> Input records
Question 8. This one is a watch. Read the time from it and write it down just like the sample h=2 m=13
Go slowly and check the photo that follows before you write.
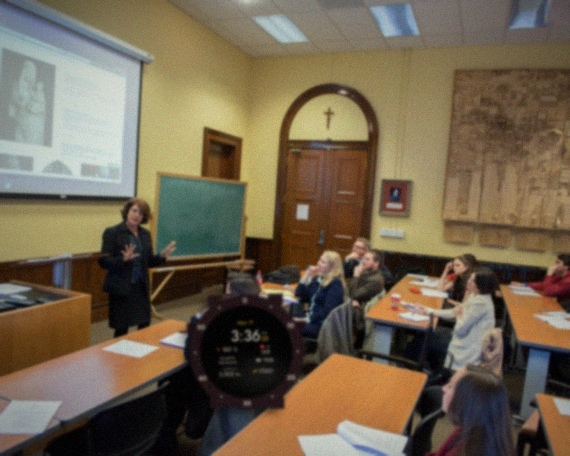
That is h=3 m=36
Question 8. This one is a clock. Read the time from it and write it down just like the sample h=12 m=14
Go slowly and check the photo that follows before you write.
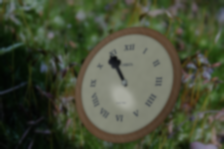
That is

> Short task
Type out every line of the items above word for word, leaving the pictures out.

> Complete output
Question 8. This one is a watch. Read the time from it and write it down just like the sample h=2 m=13
Go slowly and check the photo that follows before you write.
That is h=3 m=36
Question 8. This one is a clock. Read the time from it and write it down just like the sample h=12 m=14
Go slowly and check the photo that follows before you write.
That is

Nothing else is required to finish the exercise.